Friday, March 20, 2009

MythTV Hardware Upgrade

When I started this blog, one of my goals was to consistently post any hardware or software problems I encountered while tinkering with my computers. This serves two purposes: if, in the future, I find myself having similar difficulties, I have a written record of what I did to refresh my memory (simply typing it all out will strengthen my memory). The other advantage is giving back to the community: so many times I've encountered a strange error or situation, only to find some obscure blog post that explains the exact same situation and solution. Perhaps some day a desperate computer enthusiast will use my blog to find and answer to their woes.

First, the short version: I need to pass the "pci=nomsi" parameter to the Linux kernel in order for my Asus M3N78-EM motherboard to recognize the hard drive.

Now the long version...

I'm a compulsive hardware tinkerer, always tweaking my computers, both software and hardware. I haven't bought a prebuilt computer for at least 15 years; all my computers were assembled piecewise by yours truly. Last week I was rebuilding my backup server (affectionately named "dumpster"), replacing the Intel CPU and motherboard with an AMD solution.
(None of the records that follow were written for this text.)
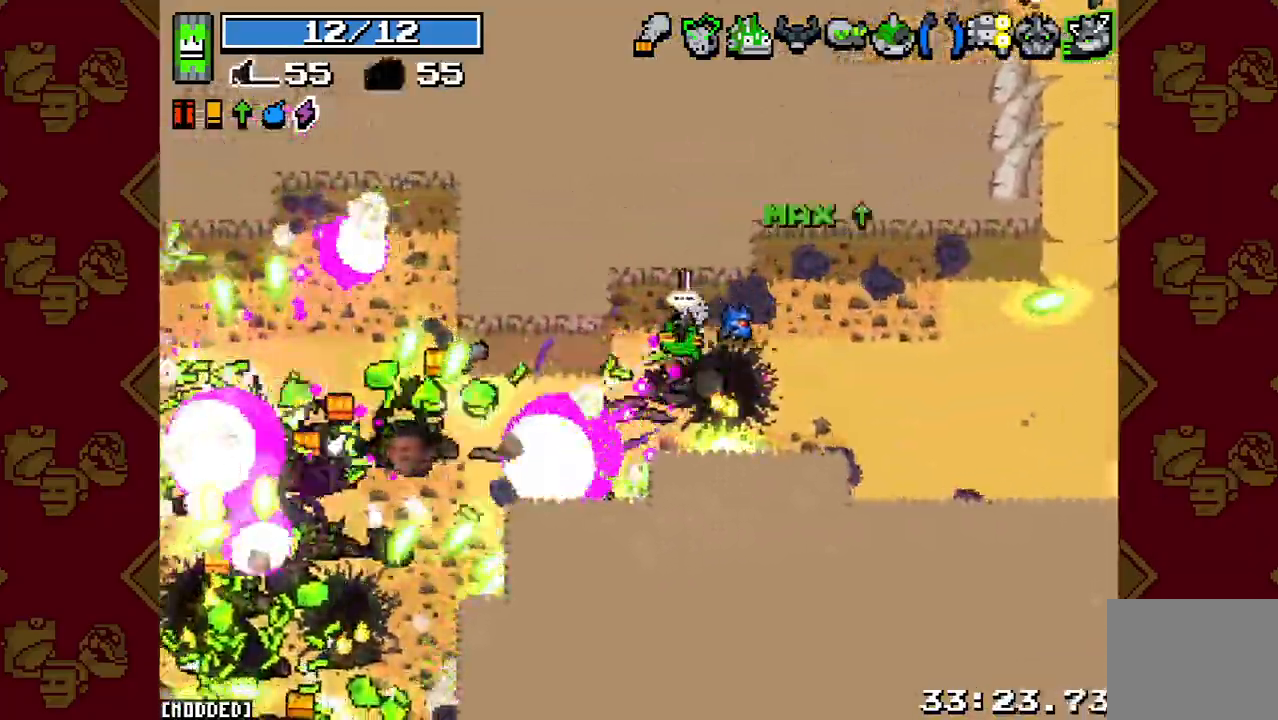
{"buttons": ["R2"], "left_stick": "down-left", "right_stick": "down-left", "events": [[67, "R2", "down"], [167, "left_stick", "left"], [200, "L1", "down"], [200, "R2", "up"], [300, "L1", "up"], [300, "R2", "down"], [400, "R2", "up"], [500, "R2", "down"], [500, "left_stick", "down-left"]]}
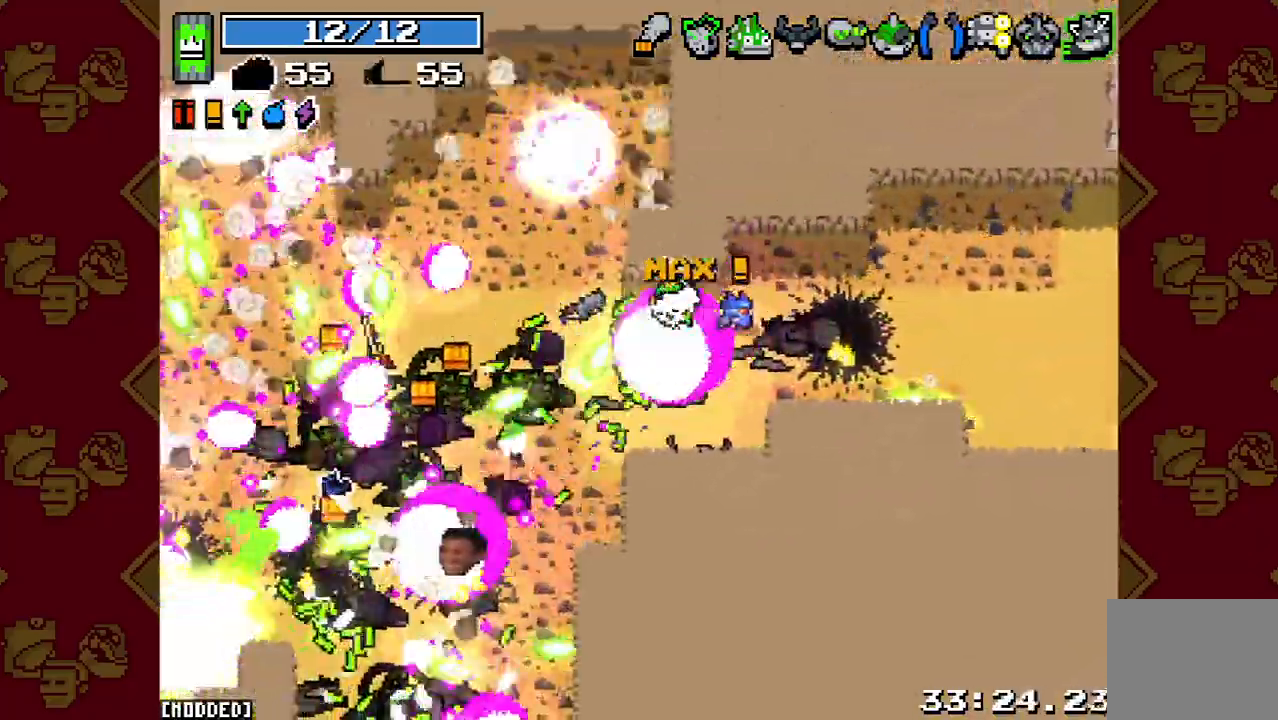
{"buttons": [], "left_stick": "down", "right_stick": "left", "events": [[100, "R2", "up"], [200, "R2", "down"], [300, "R2", "up"], [300, "left_stick", "down"], [367, "right_stick", "left"], [400, "R2", "down"], [500, "R2", "up"]]}
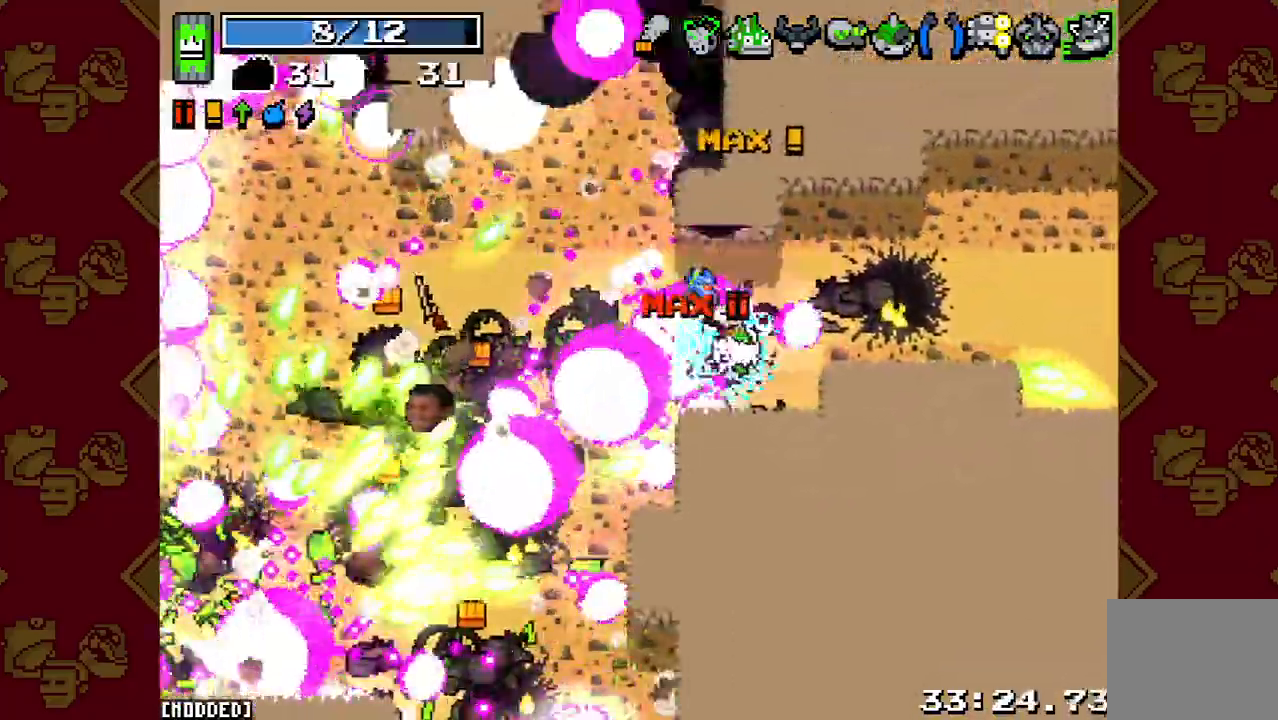
{"buttons": ["R2"], "left_stick": "left", "right_stick": "left", "events": [[33, "left_stick", "down-left"], [100, "R2", "down"], [200, "R2", "up"], [233, "left_stick", "down-right"], [300, "R2", "down"], [400, "R2", "up"], [467, "R2", "down"], [500, "left_stick", "left"]]}
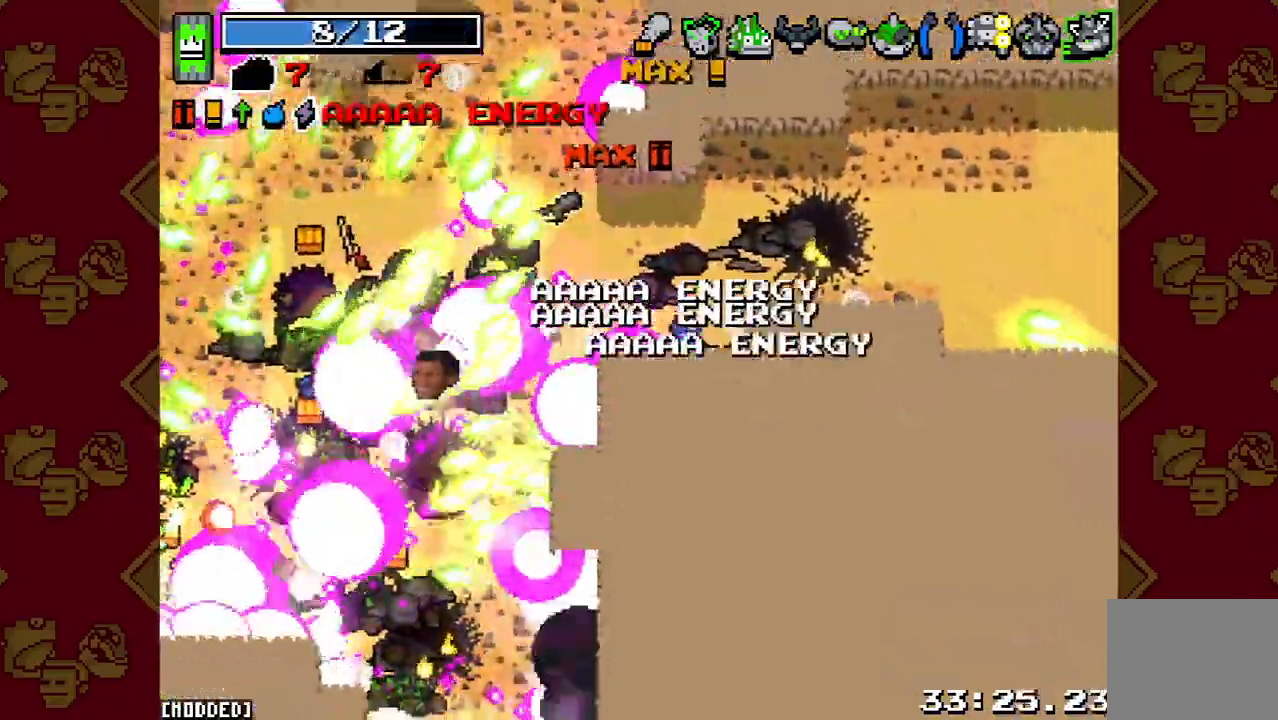
{"buttons": [], "left_stick": "left", "right_stick": "left", "events": [[100, "L1", "down"], [100, "R2", "up"], [133, "right_stick", "center"], [200, "left_stick", "down-left"], [233, "L1", "up"], [300, "R2", "down"], [300, "left_stick", "left"], [300, "right_stick", "left"], [433, "R2", "up"]]}
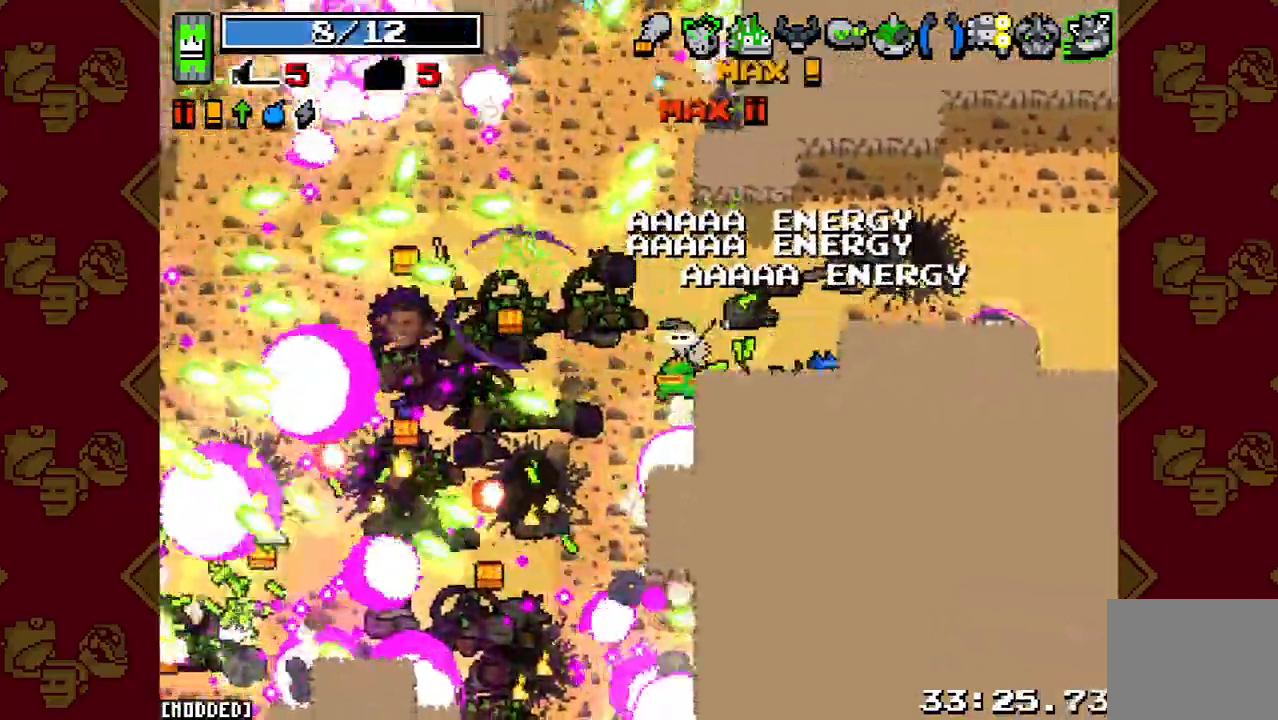
{"buttons": ["R2"], "left_stick": "down-left", "right_stick": "down-left", "events": [[67, "left_stick", "up-left"], [200, "left_stick", "left"], [400, "right_stick", "down-left"], [500, "R2", "down"], [500, "left_stick", "down-left"]]}
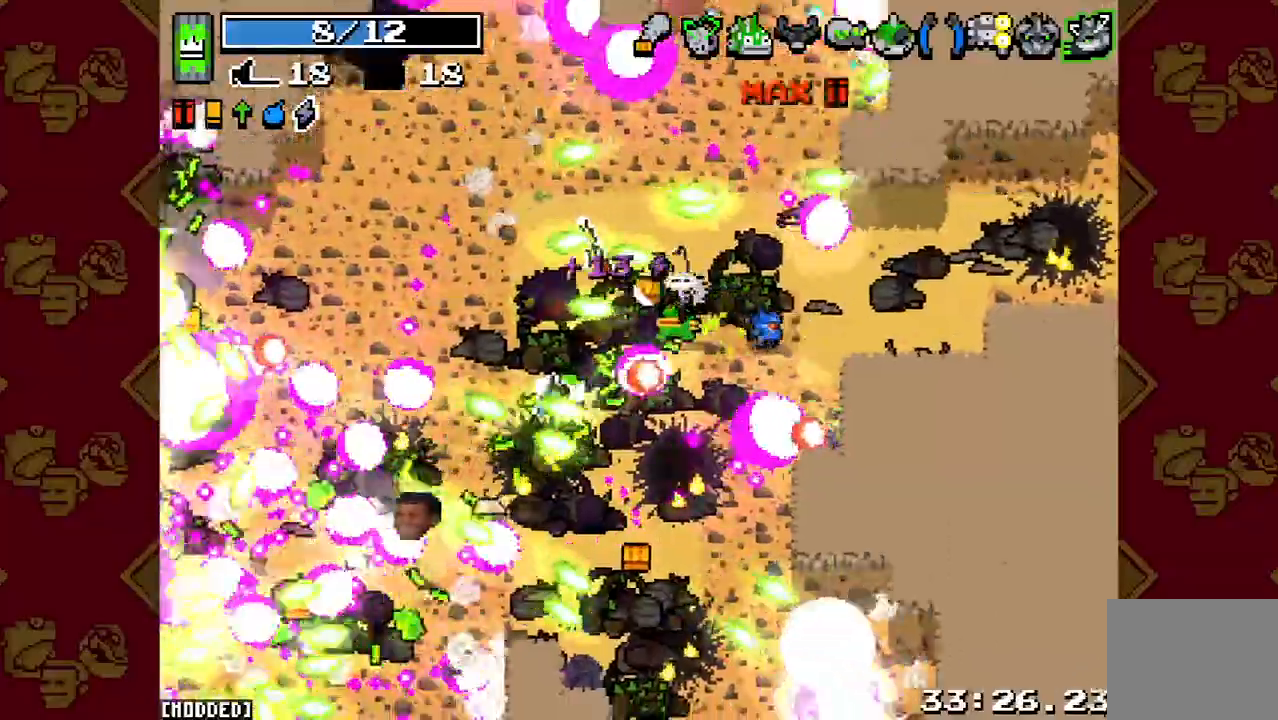
{"buttons": ["R2"], "left_stick": "down-right", "right_stick": "left", "events": [[33, "left_stick", "down"], [100, "left_stick", "down-right"], [133, "R2", "up"], [267, "right_stick", "left"], [433, "R2", "down"]]}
My MythTV media PC ("cesspool") also used AMD. However, it had an older, slower CPU---a BE-2350---than the one I was about to put in the backup server, a 4850e. I thought to myself, why put the better processor in a machine that doesn't need it? Why not use the faster hardware for the machine that gets regular use?

There's one fact of which my wife loves to remind me; a fact I feel obligated to report in the interest of full-disclosure: there was absolutely nothing wrong with our MythTV prior to me attempting the CPU change; it didn't need a faster processor. But like I said, I have this compulsion: computers are toys to me, and I just want to play! Besides, what could go wrong with a simple, quick CPU swap?

I put the better CPU, the 4850e, in MythTV. I hit the power button and... nothing! The computer wouldn't POST (power on self-test). As I thought about what might be wrong, I wondered if the CPU was too new for the motherboard, a Biostar Tforce TF7025-M2. Some quick Google work confirmed my suspicions: Biostar's CPU support page doesn't list the 4850e as supported; likewise, Newegg's customer reviews say the same. D'oh!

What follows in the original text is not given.